1- Your natural transformation can be seen as a functor $C \to D^{\Delta^1}$, which therefore induces a commutative square of $\infty$-categories
$\require{AMScd} \begin{CD} C_{x/} @>>> D^{\Delta^1}_{\alpha_x/} \\
@VVV @VVV \\
C @>>> D^{\Delta^1}\end{CD}$
and thus a morphism of fibers over $y\in C$. The fiber of the leftmost vertical map is $map_C(x,y)$ , and the fiber of the rightmost vertical map over the image of $y$, i.e. $\alpha_y$ sits in a (cartesian) square
$\require{AMScd} \begin{CD} map(\alpha_x,\alpha_y)@>>> map(fx,fy) \\
@VVV @VVV \\
map(gx,gy) @>>> map(gx,fy) \end{CD}$
For your purposes, you don't even need to know the square is cartesian, and then it just comes from the fact that $\Delta^1\times\Delta^1$ is a commutative square.
Here's maybe more detail : consider an arrow $g:x_1\to y_1$ in an $\infty$-category $E$, then $Fun(\Delta^2,E)\times_{Fun(\Delta^1,E)} \{g\}\simeq E_{/g}$, where we look at evaluation at $\Delta^{\{1,2\}}$.
Also recall that the forgetful map $E_{/g}\to E_{/x_1}$ is an equivalence (because the space of fillings for a given inner horn is contractible).
Now consider the following sequence of inclusions $\Delta^1\to \Delta^2 \to\Delta^1\times \Delta^1$ : the first map is inclusion at $\Delta^{\{0,1\}}$,and the second one is the diagonal arrow.
This provides you with functors $Fun(\Delta^1\times\Delta^1,E)\to Fun(\Delta^2,E)\to Fun(\Delta^1,E)$, where the second one induces an equivalence upon taking the fiber over $g$ and $x_1$ respectively. So you have functors $Fun(\Delta^1\times\Delta^1,E)\times_{Fun(\Delta^1, E)} \{g\}\to Fun(\Delta^2,E)\times_{Fun(\Delta^1,E)}\{g\}\to Fun(\Delta^1,E)\times_E \{x_1\}$, where the second one is an equivalence.

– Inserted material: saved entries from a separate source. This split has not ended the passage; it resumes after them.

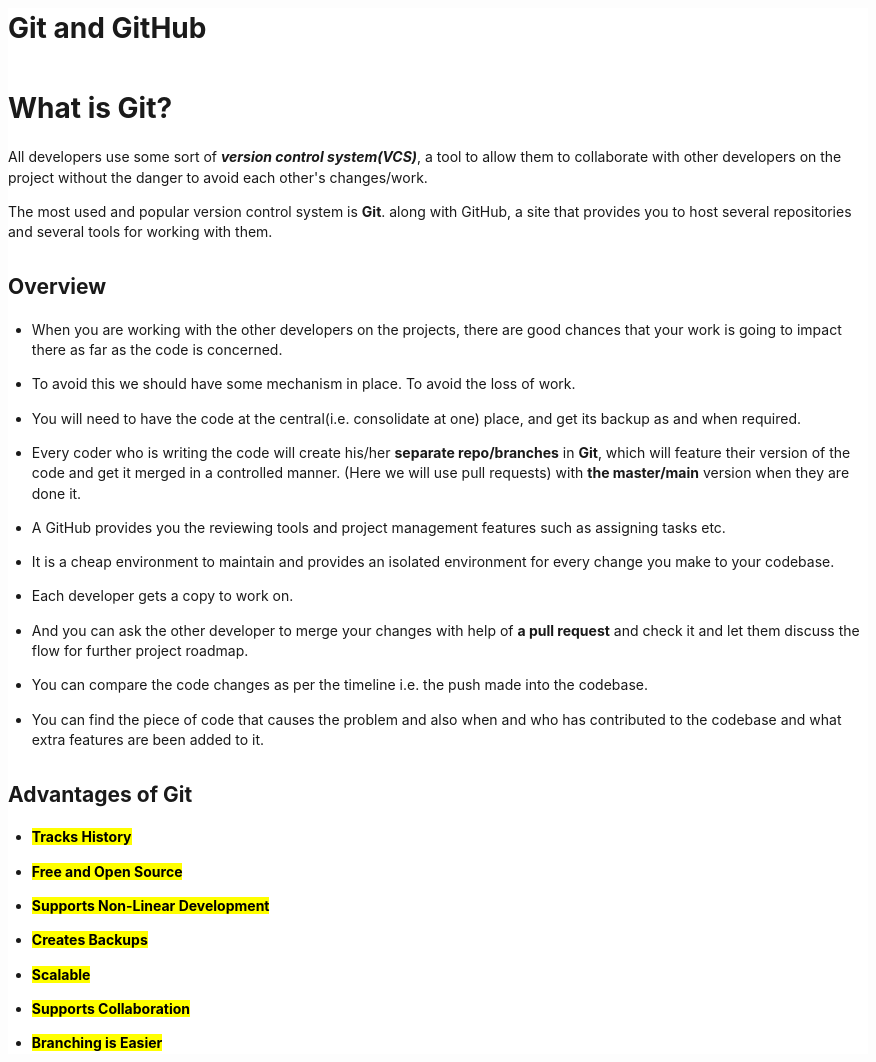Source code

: # Git and GitHub

# What is Git?

All developers use some sort of ***version control system(VCS)***, a tool to allow them to collaborate with other developers on the project without the danger to avoid each other's changes/work.

The most used and popular version control system is **Git**. along with GitHub, a site that provides you to host several repositories and several tools for working with them.

## Overview

*   When you are working with the other developers on the projects, there are good chances that your work is going to impact there as far as the code is concerned.
    
*   To avoid this we should have some mechanism in place. To avoid the loss of work.
    
*   You will need to have the code at the central(i.e. consolidate at one) place, and get its backup as and when required.
    
*   Every coder who is writing the code will create his/her **separate repo/branches** in **Git**, which will feature their version of the code and get it merged in a controlled manner. (Here we will use pull requests) with **the master/main** version when they are done it.
    
*   A GitHub provides you the reviewing tools and project management features such as assigning tasks etc.
    
*   It is a cheap environment to maintain and provides an isolated environment for every change you make to your codebase.
    
*   Each developer gets a copy to work on.
    
*   And you can ask the other developer to merge your changes with help of **a pull request** and check it and let them discuss the flow for further project roadmap.
    
*   You can compare the code changes as per the timeline i.e. the push made into the codebase.
    
*   You can find the piece of code that causes the problem and also when and who has contributed to the codebase and what extra features are been added to it.
    

## Advantages of Git

*   **<mark>Tracks History</mark>**
    
*   **<mark>Free and Open Source</mark>**
    
*   **<mark>Supports Non-Linear Development</mark>**
    
*   **<mark>Creates Backups</mark>**
    
*   **<mark>Scalable</mark>**
    
*   **<mark>Supports Collaboration</mark>**
    
*   **<mark>Branching is Easier</mark>**
    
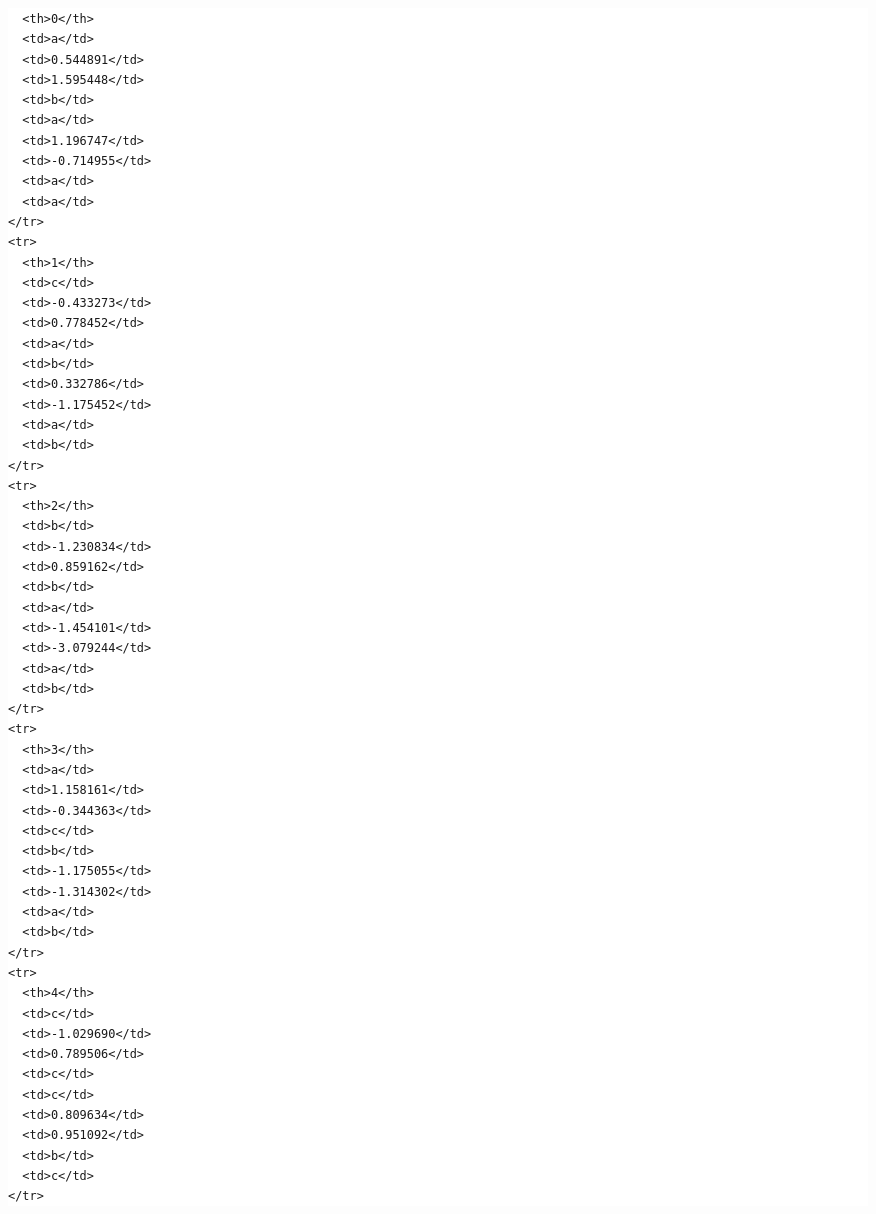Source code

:      <th>0</th>
      <td>a</td>
      <td>0.544891</td>
      <td>1.595448</td>
      <td>b</td>
      <td>a</td>
      <td>1.196747</td>
      <td>-0.714955</td>
      <td>a</td>
      <td>a</td>
    </tr>
    <tr>
      <th>1</th>
      <td>c</td>
      <td>-0.433273</td>
      <td>0.778452</td>
      <td>a</td>
      <td>b</td>
      <td>0.332786</td>
      <td>-1.175452</td>
      <td>a</td>
      <td>b</td>
    </tr>
    <tr>
      <th>2</th>
      <td>b</td>
      <td>-1.230834</td>
      <td>0.859162</td>
      <td>b</td>
      <td>a</td>
      <td>-1.454101</td>
      <td>-3.079244</td>
      <td>a</td>
      <td>b</td>
    </tr>
    <tr>
      <th>3</th>
      <td>a</td>
      <td>1.158161</td>
      <td>-0.344363</td>
      <td>c</td>
      <td>b</td>
      <td>-1.175055</td>
      <td>-1.314302</td>
      <td>a</td>
      <td>b</td>
    </tr>
    <tr>
      <th>4</th>
      <td>c</td>
      <td>-1.029690</td>
      <td>0.789506</td>
      <td>c</td>
      <td>c</td>
      <td>0.809634</td>
      <td>0.951092</td>
      <td>b</td>
      <td>c</td>
    </tr>
  </tbody>
</table>
</div>
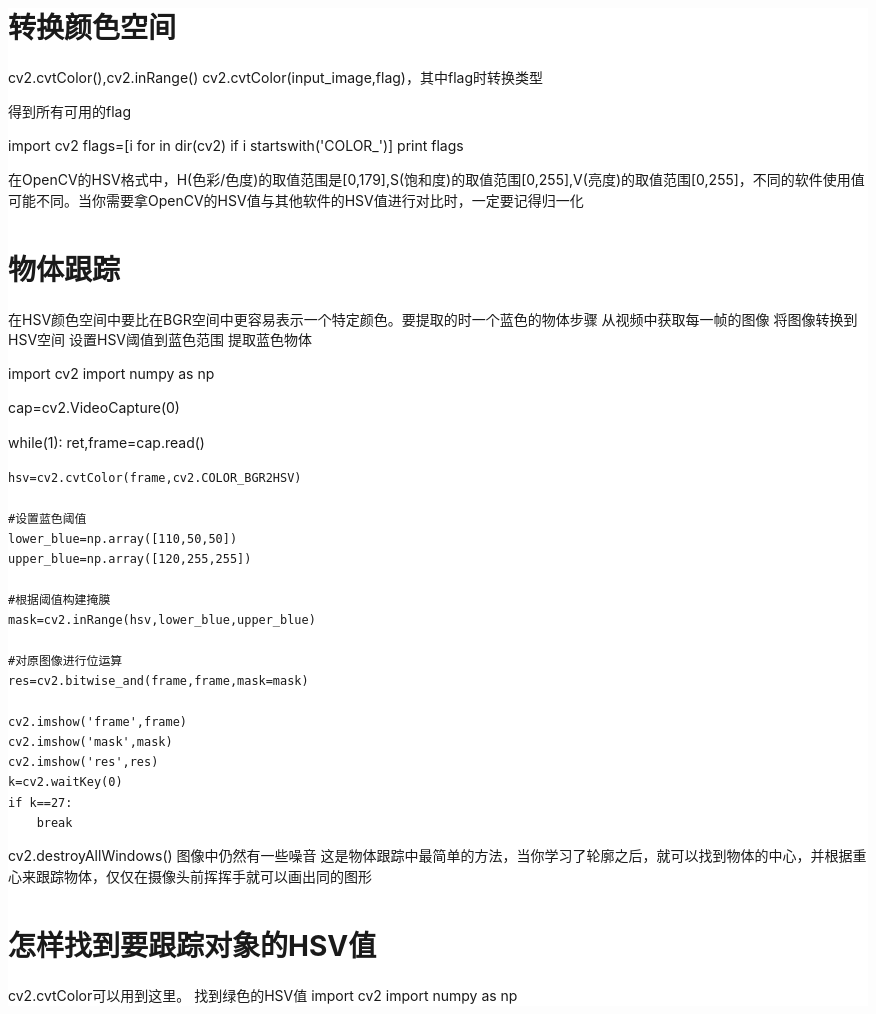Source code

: 
# 转换颜色空间
cv2.cvtColor(),cv2.inRange()
cv2.cvtColor(input_image,flag)，其中flag时转换类型

得到所有可用的flag

import cv2
flags=[i for in dir(cv2) if i startswith('COLOR_')]
print flags


在OpenCV的HSV格式中，H(色彩/色度)的取值范围是[0,179],S(饱和度)的取值范围[0,255],V(亮度)的取值范围[0,255]，不同的软件使用值可能不同。当你需要拿OpenCV的HSV值与其他软件的HSV值进行对比时，一定要记得归一化

# 物体跟踪
在HSV颜色空间中要比在BGR空间中更容易表示一个特定颜色。要提取的时一个蓝色的物体步骤
从视频中获取每一帧的图像
将图像转换到HSV空间
设置HSV阈值到蓝色范围
提取蓝色物体

import cv2
import numpy as np

cap=cv2.VideoCapture(0)

while(1):
    ret,frame=cap.read()

    hsv=cv2.cvtColor(frame,cv2.COLOR_BGR2HSV)

    #设置蓝色阈值
    lower_blue=np.array([110,50,50])
    upper_blue=np.array([120,255,255])

    #根据阈值构建掩膜
    mask=cv2.inRange(hsv,lower_blue,upper_blue)

    #对原图像进行位运算
    res=cv2.bitwise_and(frame,frame,mask=mask)

    cv2.imshow('frame',frame)
    cv2.imshow('mask',mask)
    cv2.imshow('res',res)
    k=cv2.waitKey(0)
    if k==27:
        break
cv2.destroyAllWindows()
图像中仍然有一些噪音
这是物体跟踪中最简单的方法，当你学习了轮廓之后，就可以找到物体的中心，并根据重心来跟踪物体，仅仅在摄像头前挥挥手就可以画出同的图形

# 怎样找到要跟踪对象的HSV值
cv2.cvtColor可以用到这里。
找到绿色的HSV值
import cv2
import numpy as np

Now do the same for the other nondegenerate $2$-simplex in $\Delta^1\times\Delta^1$, where this time you'll look at another arrow $f: x_0\to y_0$ in $E$. This gives you a big diagram as follows,witnessing the fact that $\Delta^1\times\Delta^1$ is a commutative square:
(because AMScd does not support diagonal arrows, this is hard to draw on MO, so I just drew it and took a picture)
It all commutes, and the "wrong way" morphisms become invertible upon taking the appropriate fibers. On fibers (I'll let you figure out which fibers I mean), this then gives you the following, still commutative diagram :
which induces the desired commutative diagram, relating $map(f,g), map(x_0,x_1), map(y_0,y_1)$ and $map(x_0,y_1)$.
For your question
2-, the answer is not as easy because it depends on what your original definition of adjunction is. If you're just following Higher topos theory, then your statement is essentially 5.2.2.12 in that book, and the proof requires a number of preliminaries. If that's not what your definition is, you're going to need to be more precise about what you mean.